1. A method for spoken language understanding based on a dirichlet variational auto-encoder, the method comprising:

s12, enhancing data according to the sampling corpus;

and S13, generating a training corpus.

2. The method for spoken language understanding based on a dirichlet variational auto-encoder as claimed in claim 1, wherein the sampling the corpus with the dirichlet variational auto-encoder to generate the corpus of samples specifically comprises:

s1121, selecting a real word sequence w;

S1123, distributing q by variation_φ(w | z) sampling

S1124, corpus of samples

Adding into M;

and S13, generating the sampling corpus set.

3. The dirichlet-dependent spoken language understanding method of claim 2, wherein the generating the corpus specifically includes the steps of:

s131, first sampling z to q_φ(z) then approximating p with a Dirichlet variational self-encoder_η(w|z)；

S132, use of p_η(w | z) sampling to obtain a sequence of generated words

S133, generating word sequence by using generated words

Training joint models for spoken language understanding, inference

S134, generating groove filling and intention recognition results

S135, mixing

And

together form a new corpus

And adding the data to the generated corpus set.

4. The dirichlet-dependent spoken language understanding method of claim 3, wherein said performing data enhancement specifically comprises:

by latent variable z and sample corpus

5. A spoken language understanding system based on a dirichlet variational auto-encoder, the system comprising:

the system comprises a sampling corpus generating module, a data processing module and a data processing module, wherein the sampling corpus generating module is configured to sample a training corpus by using a Dirichlet variational self-encoder to generate a sampling corpus;

and the corpus generating module is configured to generate corpus.

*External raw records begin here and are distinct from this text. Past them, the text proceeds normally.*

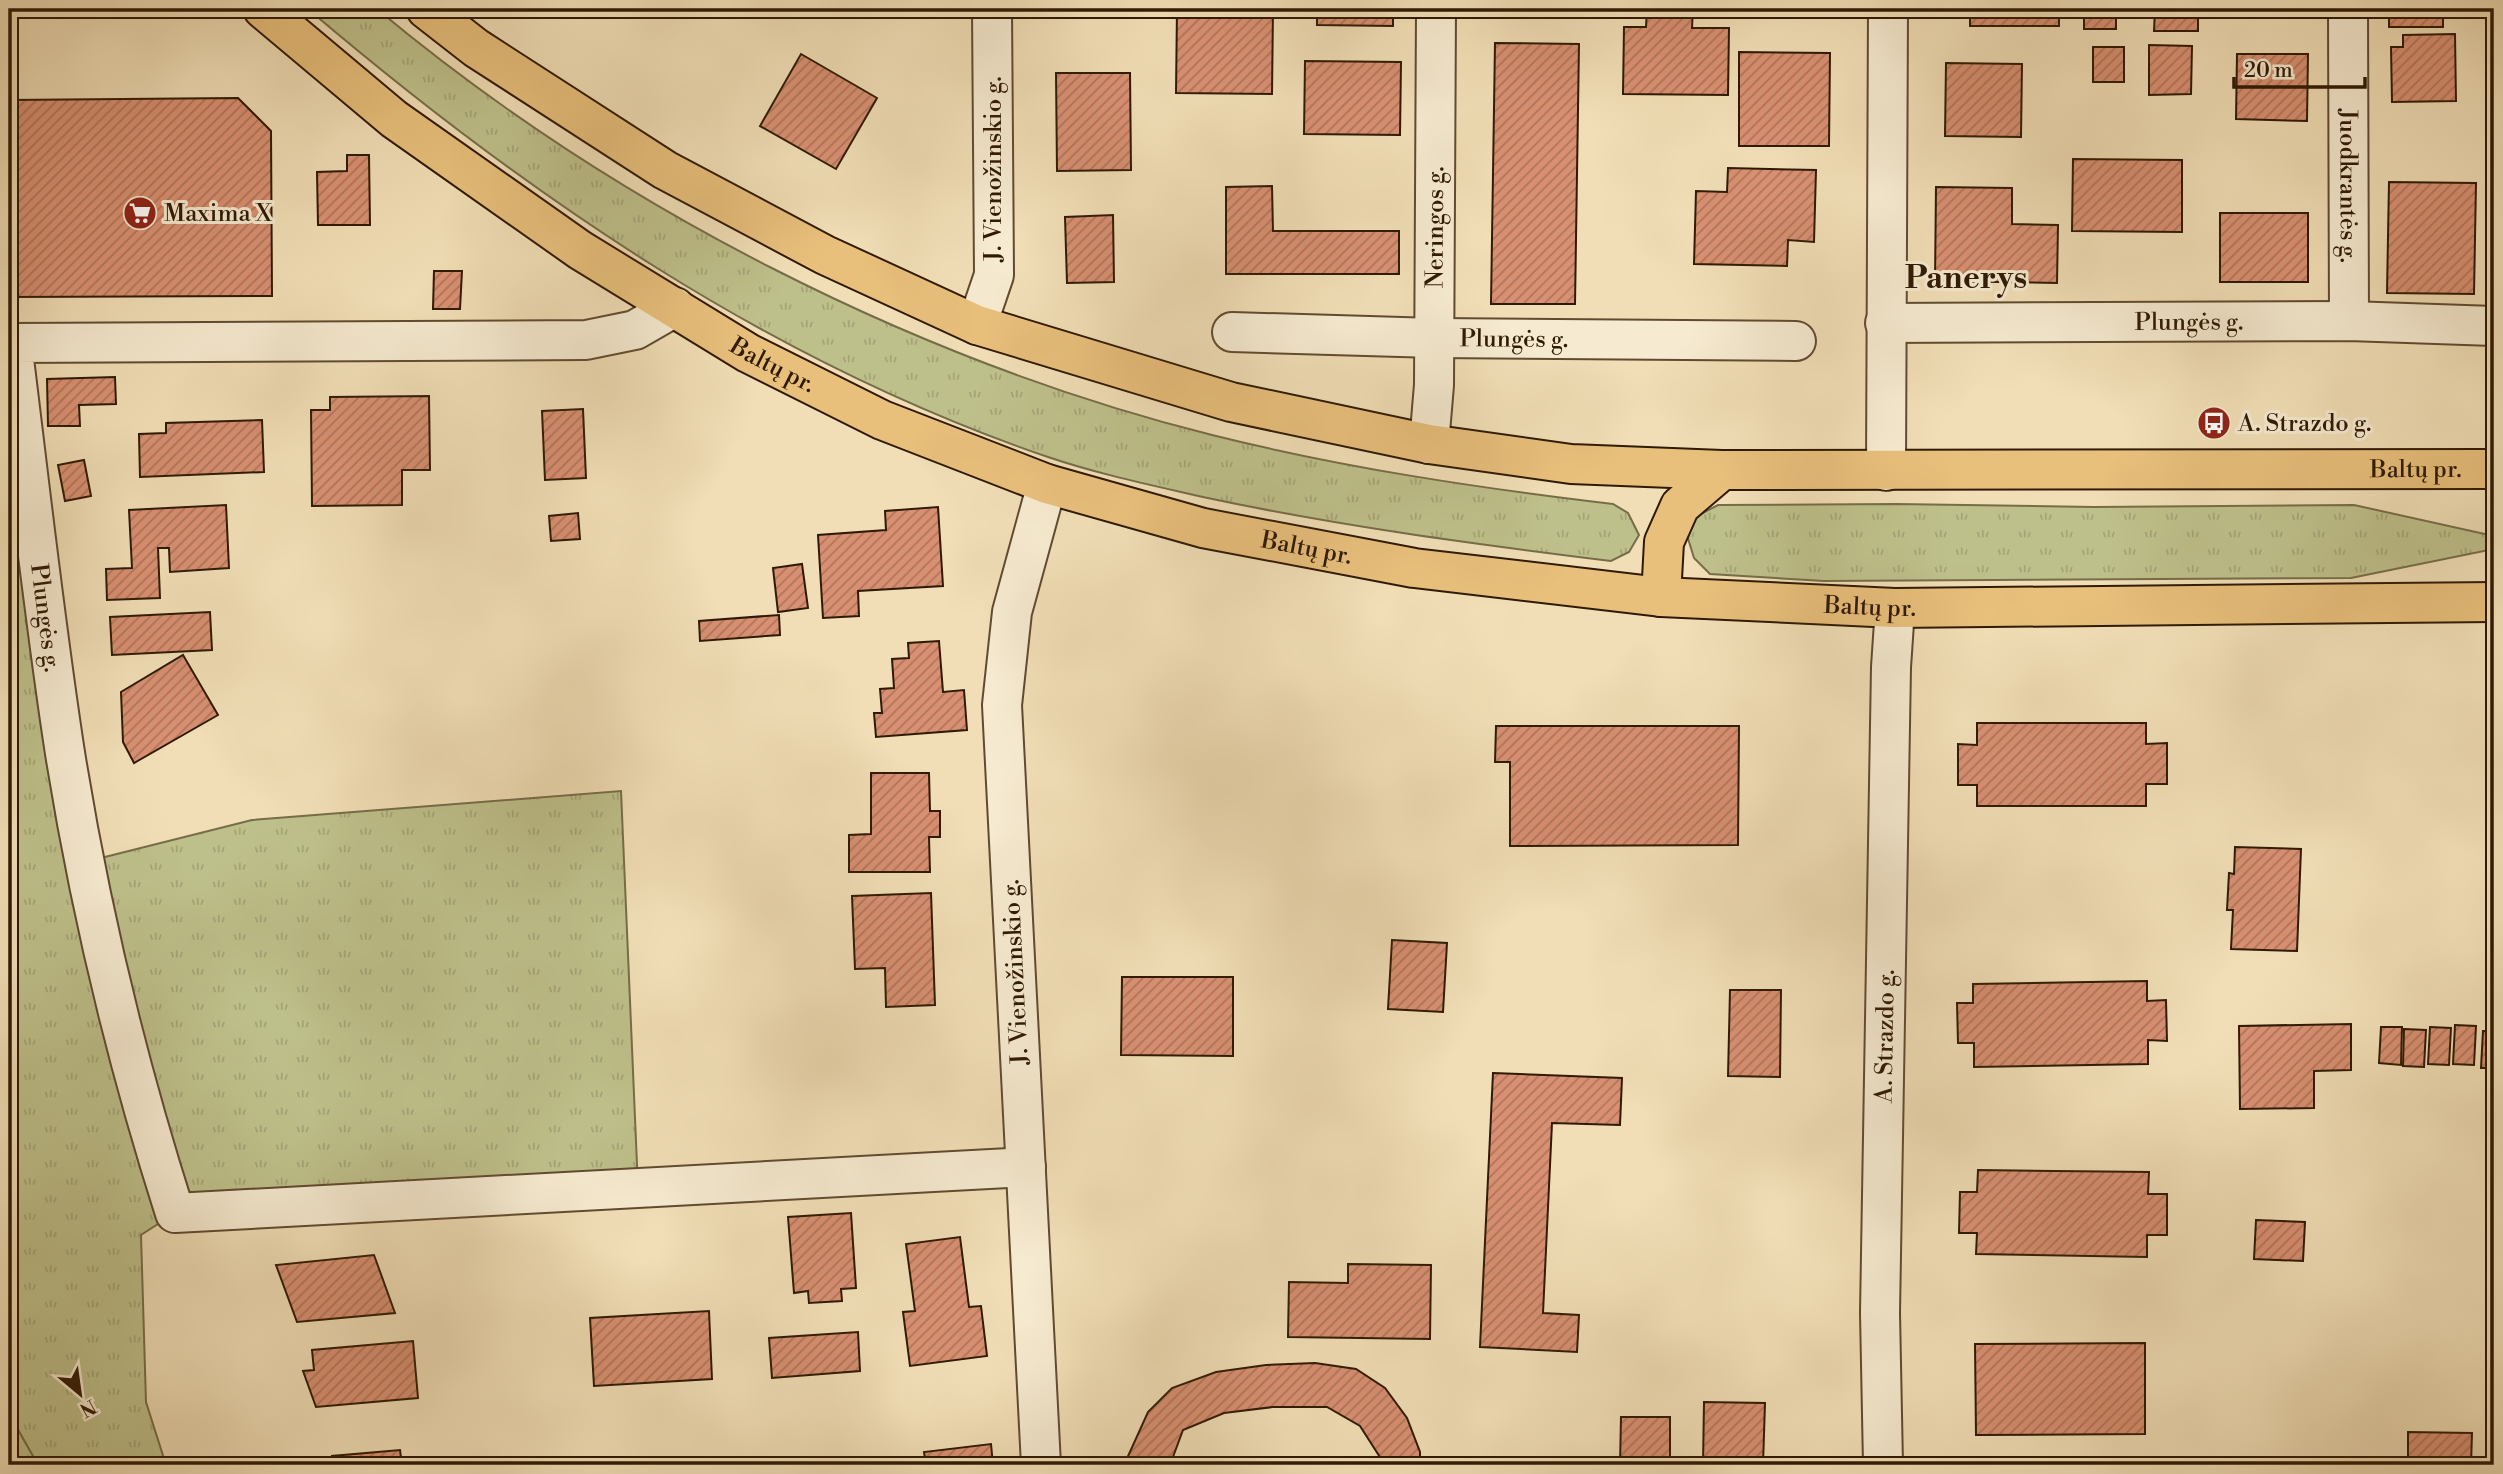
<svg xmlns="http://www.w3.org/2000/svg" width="2503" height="1474" viewBox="0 0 2503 1474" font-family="'Libre Bodoni',serif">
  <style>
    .grass { fill: url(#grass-tufts); stroke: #766d48; stroke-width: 2 }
    .forest { fill: url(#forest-firs); stroke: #766d48; stroke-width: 2 }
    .building { fill: url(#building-hatch); stroke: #2f1a04; stroke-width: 2 }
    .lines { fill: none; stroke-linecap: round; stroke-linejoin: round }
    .minor-casing { stroke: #604b30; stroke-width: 42 }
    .major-casing { stroke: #2f1a04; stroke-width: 42 }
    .minor { stroke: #f6ead0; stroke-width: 38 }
    .major { stroke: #e8bf7b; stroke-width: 38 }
    .labels { text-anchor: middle; stroke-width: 6; stroke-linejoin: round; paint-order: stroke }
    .street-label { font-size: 24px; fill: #2f1a04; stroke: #f6ead0 }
    .poi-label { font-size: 24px; fill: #2f1a04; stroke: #f6ead0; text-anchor: start }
    .district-label { font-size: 32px; font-weight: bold; fill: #2f1a04; stroke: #f6ead0 }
  </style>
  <defs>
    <pattern id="grass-tufts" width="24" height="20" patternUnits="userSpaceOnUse" patternTransform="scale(1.75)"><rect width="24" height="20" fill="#bec08b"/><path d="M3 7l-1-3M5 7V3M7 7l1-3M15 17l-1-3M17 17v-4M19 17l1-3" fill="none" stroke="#a4a476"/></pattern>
    <pattern id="forest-firs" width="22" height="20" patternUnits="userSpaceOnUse" patternTransform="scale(1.75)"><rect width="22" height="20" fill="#bec08b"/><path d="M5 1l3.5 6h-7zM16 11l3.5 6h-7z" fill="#a4a476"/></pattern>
    <pattern id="building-hatch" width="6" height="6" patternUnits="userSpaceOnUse" patternTransform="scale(1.75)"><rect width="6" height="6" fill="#d99072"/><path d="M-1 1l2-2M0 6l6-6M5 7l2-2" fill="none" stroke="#b0755b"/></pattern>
  </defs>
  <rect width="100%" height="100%" fill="#f1deb6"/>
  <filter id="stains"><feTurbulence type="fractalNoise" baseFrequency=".00286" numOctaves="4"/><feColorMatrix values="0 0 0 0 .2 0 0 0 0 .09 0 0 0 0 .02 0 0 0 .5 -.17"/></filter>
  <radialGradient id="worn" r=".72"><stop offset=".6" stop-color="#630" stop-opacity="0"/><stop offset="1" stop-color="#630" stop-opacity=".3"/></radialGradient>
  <g class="grass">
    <path d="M308,9H377C613,206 914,360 1212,435C1344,468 1478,488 1613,504L1628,513L1639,535L1629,552L1611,561C1474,544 1338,526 1203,497C1151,485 1098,474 1048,457C772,363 529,197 308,9Z"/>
    <polygon points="9,341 85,862 252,820 621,791 638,1188 175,1213 141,1235 146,1402 166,1465 38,1465 9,1414"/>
    <polygon points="1896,504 2094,507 2354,505 2494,536 2494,549 2351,578 1824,581 1710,574 1694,558 1686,532 1697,516 1718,505"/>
  </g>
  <polygon class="forest" points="9,1414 38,1465 9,1465"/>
  <g class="building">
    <polygon points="1047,9 1126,9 1126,16 1047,15"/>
    <polygon points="1177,9 1273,9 1272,94 1176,93"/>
    <polygon points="1317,9 1393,9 1393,26 1317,25"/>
    <polygon points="1647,9 1693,9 1692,28 1729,28 1728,95 1623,94 1624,27 1646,27"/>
    <rect x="1970" y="9" width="89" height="17"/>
    <rect x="2084" y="9" width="32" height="20"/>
    <polygon points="2155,9 2198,9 2198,31 2154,31"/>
    <rect x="2247" y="9" width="59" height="5"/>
    <rect x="2389" y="9" width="54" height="18"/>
    <polygon points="2455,34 2456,101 2392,102 2391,47 2403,47 2403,35"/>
    <polygon points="1495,43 1579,44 1575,304 1491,304"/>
    <polygon points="2149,45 2192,46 2191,94 2149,95"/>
    <rect x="2093" y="47" width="31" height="35"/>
    <polygon points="1739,52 1830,53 1829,146 1739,146"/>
    <polygon points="2492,53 2494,53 2494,117 2491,117"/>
    <polygon points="801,54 877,98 836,169 760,126"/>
    <polygon points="2237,54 2308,54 2307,121 2236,119"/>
    <polygon points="1305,61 1401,62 1400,135 1304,134"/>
    <polygon points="1946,63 2022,64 2021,137 1945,136"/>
    <polygon points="1056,73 1130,73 1131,170 1057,171"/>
    <polygon points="238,98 271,131 272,296 9,297 9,100"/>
    <polygon points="347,155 369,155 370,225 318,225 317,172 347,171"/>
    <polygon points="2073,159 2182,160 2182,232 2072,231"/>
    <polygon points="1728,168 1816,170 1814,242 1788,240 1787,266 1694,264 1696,191 1727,192"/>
    <polygon points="2389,182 2476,183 2474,294 2387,293"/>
    <polygon points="1272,186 1273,231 1399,231 1399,274 1226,274 1226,187"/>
    <polygon points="1936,187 2012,188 2012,224 2058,225 2057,283 1935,281"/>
    <rect x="2220" y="213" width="88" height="69"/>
    <polygon points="1113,215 1114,282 1067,283 1065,217"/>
    <polygon points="434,271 462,271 460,309 433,309"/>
    <polygon points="115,377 116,404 79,405 80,426 48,426 47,379"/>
    <polygon points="429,396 430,470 402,470 402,505 312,506 311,410 330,410 330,397"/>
    <polygon points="583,409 586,478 545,480 542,411"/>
    <polygon points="262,420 264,472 140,477 139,434 166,433 166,423"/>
    <polygon points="84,460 91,496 65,501 58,465"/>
    <polygon points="226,505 229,568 170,572 169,548 158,548 160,598 107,600 106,569 132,568 129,510"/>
    <polygon points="938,507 943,586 858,591 859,616 823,618 818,535 886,530 885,511"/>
    <polygon points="578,513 580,539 551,541 549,516"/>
    <polygon points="802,564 808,608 778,612 773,568"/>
    <polygon points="210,612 212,650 112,655 110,617"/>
    <polygon points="779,615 780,635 700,641 699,621"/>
    <polygon points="939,641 943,692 964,690 967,730 876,737 874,713 882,713 880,689 894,688 892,659 909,658 908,643"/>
    <polygon points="183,655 218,715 134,763 123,742 121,692"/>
    <polygon points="1977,723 2146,723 2146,744 2167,743 2167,784 2146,784 2146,806 1977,806 1977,785 1958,785 1958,744 1977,745"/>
    <polygon points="1496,726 1739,726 1738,845 1510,846 1510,762 1495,762"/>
    <polygon points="871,773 929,773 930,811 940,811 940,837 929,837 930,872 849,872 849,835 871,834"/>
    <polygon points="2235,847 2301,849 2297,951 2231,949 2233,910 2227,910 2229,873 2234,874"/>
    <polygon points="931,893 935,1005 886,1007 885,968 855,969 852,896"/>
    <polygon points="1392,940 1447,943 1443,1012 1388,1009"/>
    <polygon points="1122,977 1233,977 1233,1056 1121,1055"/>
    <polygon points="2147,981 2147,1001 2166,1000 2167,1041 2148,1040 2148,1064 1974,1067 1974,1043 1958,1043 1957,1003 1973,1003 1973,984"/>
    <polygon points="1730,990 1781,990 1780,1077 1728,1076"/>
    <polygon points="2351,1024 2351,1070 2314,1071 2314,1108 2240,1109 2239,1026"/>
    <polygon points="2455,1025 2476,1026 2474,1065 2453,1064"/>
    <polygon points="2381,1027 2402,1027 2401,1065 2379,1063"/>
    <polygon points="2430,1027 2451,1028 2449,1065 2428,1064"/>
    <polygon points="2404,1029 2426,1030 2424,1067 2403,1066"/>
    <polygon points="2483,1031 2494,1031 2494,1068 2481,1068"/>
    <polygon points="1493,1073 1622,1078 1620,1125 1552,1123 1543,1313 1579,1315 1577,1352 1480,1347"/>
    <polygon points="1978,1170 2149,1172 2148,1194 2167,1194 2167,1235 2147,1235 2147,1257 1976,1254 1977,1233 1959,1233 1960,1192 1977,1192"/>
    <polygon points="851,1213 856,1288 841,1289 842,1301 809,1303 808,1291 794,1293 788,1217"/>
    <polygon points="2256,1220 2305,1222 2303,1261 2254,1259"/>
    <polygon points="960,1237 969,1307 981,1306 987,1356 910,1366 903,1312 915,1311 906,1244"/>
    <polygon points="374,1255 395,1313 297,1322 276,1265"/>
    <polygon points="1348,1264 1431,1265 1430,1339 1288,1337 1289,1282 1348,1283"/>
    <polygon points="709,1311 712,1379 594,1386 590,1318"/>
    <polygon points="858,1332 860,1371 772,1378 769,1338"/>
    <polygon points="413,1341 418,1398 316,1407 303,1371 314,1370 312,1350"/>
    <polygon points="2145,1343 2145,1434 1976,1435 1975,1344"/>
    <polygon points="1315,1363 1356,1369 1385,1388 1407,1418 1420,1452 1420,1465 1385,1465 1360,1426 1327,1407 1273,1407 1224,1413 1183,1430 1170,1465 1124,1465 1148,1412 1172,1388 1216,1372 1266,1365"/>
    <polygon points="1704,1402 1765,1403 1763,1465 1703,1465"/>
    <polygon points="1621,1417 1670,1417 1670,1465 1620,1465"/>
    <polygon points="2408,1432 2472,1433 2471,1465 2408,1465"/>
    <polygon points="991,1444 993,1465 926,1465 924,1452"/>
    <polygon points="400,1450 402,1465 333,1465 332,1456"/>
    <polygon points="926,1462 926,1465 894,1465"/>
  </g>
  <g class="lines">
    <defs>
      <g id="minor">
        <path id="s1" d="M2348,9L2349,321"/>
        <path id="s2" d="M675,307L635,330L586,340L12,343C29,479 44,617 65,753C90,909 127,1063 175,1213L1026,1167"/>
        <path id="s3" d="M1885,323L2349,321L2494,326"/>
        <polyline points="977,325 994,275 992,9"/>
        <path id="s4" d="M1232,332L1435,338L1796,341"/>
        <path id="s5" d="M1429,444L1434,385L1436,9"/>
        <polyline points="1886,471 1888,9"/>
        <polyline points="1041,1465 1002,705 1012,612 1047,484"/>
        <path id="s6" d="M1883,1465L1880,1313L1891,667L1895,608"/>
      </g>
      <g id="major">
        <path id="s7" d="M263,9L394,119L580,250L748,353L882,420L1047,484L1203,528L1414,568L1661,597L1895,608L2494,602"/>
        <path id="s8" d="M426,9L476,48L665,170L825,255L977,325L1231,402L1429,444L1571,464L1722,470L2494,469"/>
        <polyline points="1661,597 1664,542 1680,506 1722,470"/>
      </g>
    </defs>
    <use href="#minor" class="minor-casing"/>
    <use href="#major" class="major-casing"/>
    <use href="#minor" class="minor"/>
    <use href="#major" class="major"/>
  </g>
  <defs>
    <symbol id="supermarket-disc" viewBox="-11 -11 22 22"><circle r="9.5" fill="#8f2418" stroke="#f6ead0"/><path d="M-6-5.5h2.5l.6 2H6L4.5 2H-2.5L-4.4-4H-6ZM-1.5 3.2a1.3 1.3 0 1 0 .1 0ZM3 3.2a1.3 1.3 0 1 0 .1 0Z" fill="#fff"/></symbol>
    <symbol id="bus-disc" viewBox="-11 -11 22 22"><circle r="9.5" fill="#8f2418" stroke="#f6ead0"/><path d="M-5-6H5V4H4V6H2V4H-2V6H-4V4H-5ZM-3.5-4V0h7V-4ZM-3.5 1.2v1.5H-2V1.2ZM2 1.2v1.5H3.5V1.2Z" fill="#fff"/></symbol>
  </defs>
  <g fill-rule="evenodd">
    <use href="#supermarket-disc" x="121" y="194" width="38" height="38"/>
    <use href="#bus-disc" x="2195" y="404" width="38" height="38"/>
  </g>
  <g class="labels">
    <g class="street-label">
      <text transform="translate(993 169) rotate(-90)" y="8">J. Vienožinskio g.</text>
      <text dy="8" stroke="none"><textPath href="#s1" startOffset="177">Juodkrantės g.</textPath></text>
      <text dy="8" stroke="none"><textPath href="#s5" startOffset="217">Neringos g.</textPath></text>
      <text dy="8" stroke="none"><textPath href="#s3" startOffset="304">Plungės g.</textPath></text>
      <text dy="8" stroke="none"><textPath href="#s4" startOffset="282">Plungės g.</textPath></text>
      <text dy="8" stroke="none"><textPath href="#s7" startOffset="623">Baltų pr.</textPath></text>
      <text dy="8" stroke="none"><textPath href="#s8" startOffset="2093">Baltų pr.</textPath></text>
      <text dy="8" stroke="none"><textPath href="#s7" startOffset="1190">Baltų pr.</textPath></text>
      <text dy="8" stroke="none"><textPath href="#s7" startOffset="1757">Baltų pr.</textPath></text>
      <text dy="8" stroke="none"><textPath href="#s2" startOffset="947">Plungės g.</textPath></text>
      <text transform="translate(1015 972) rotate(-93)" y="8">J. Vienožinskio g.</text>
      <text dy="8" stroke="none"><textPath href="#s6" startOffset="429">A. Strazdo g.</textPath></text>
    </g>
    <g class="poi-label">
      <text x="164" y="221">Maxima X</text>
      <text x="2238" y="431">A. Strazdo g.</text>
    </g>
    <g class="district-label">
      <text x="1966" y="288">Panerys</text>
    </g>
  </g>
  <rect width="2503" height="1474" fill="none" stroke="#f1deb6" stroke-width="35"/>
  <rect x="10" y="10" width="2482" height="1453" fill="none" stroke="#2f1a04" stroke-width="3.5"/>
  <rect x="18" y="18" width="2468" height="1439" fill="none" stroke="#2f1a04" stroke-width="2"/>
  <g transform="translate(80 1394) rotate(151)" stroke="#f6ead0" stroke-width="5" paint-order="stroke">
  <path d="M0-5L12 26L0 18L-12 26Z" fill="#2f1a04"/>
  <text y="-10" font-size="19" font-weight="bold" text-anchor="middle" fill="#2f1a04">N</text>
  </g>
  <path d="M2234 77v10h131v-10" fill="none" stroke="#2f1a04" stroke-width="3.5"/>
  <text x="2244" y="77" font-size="21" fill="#2f1a04" stroke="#f6ead0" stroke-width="5" paint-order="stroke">20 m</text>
  <rect width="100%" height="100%" filter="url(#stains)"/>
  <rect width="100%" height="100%" fill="url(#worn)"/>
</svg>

6. The spoken language understanding system of claim 5, wherein the sample corpus generating module specifically comprises:

the first submodule is configured to give a sampling corpus number n and initialize a null corpus set M;

a second sub-module configured to loop S1121-S1124 when the number of corpuses in M is less than n:

s1121, selecting a real word sequence w;

S1123, distributing q by variation_φ(w | z) sampling

S1124, corpus of samples

Adding into M;

a third sub-module configured to generate the corpus of samples.

7. The system according to claim 6, wherein the corpus generating module specifically comprises:

a first subunit configured to first sample z-q_φ(z) then approximating p with a Dirichlet variational self-encoder_η(w|z)；

A second subunit configured to generate the word sequence using p η (w | z) sampling

A third subunit configured to generate a word sequence using the generated word

Training joint models for spoken language understanding, inference

A fifth subunit configured to connect

And

together form a new corpus

And adding the data to the generated corpus set.

8. The system of claim 6, wherein the data enhancement module is further specifically configured to:

by latent variable z and sample corpus

9. An apparatus for spoken language understanding based on a dirichlet variational auto-encoder, comprising a memory, a processor, and a computer program stored on the memory and executable on the processor, wherein the processor when executing the program implements the steps of:

s12, enhancing data according to the sampling corpus;

and S13, generating a training corpus.

10. A computer-readable storage medium, on which a computer program is stored, which program, when executed by a processor, carries out the steps of:

s12, enhancing data according to the sampling corpus;

and S13, generating a training corpus.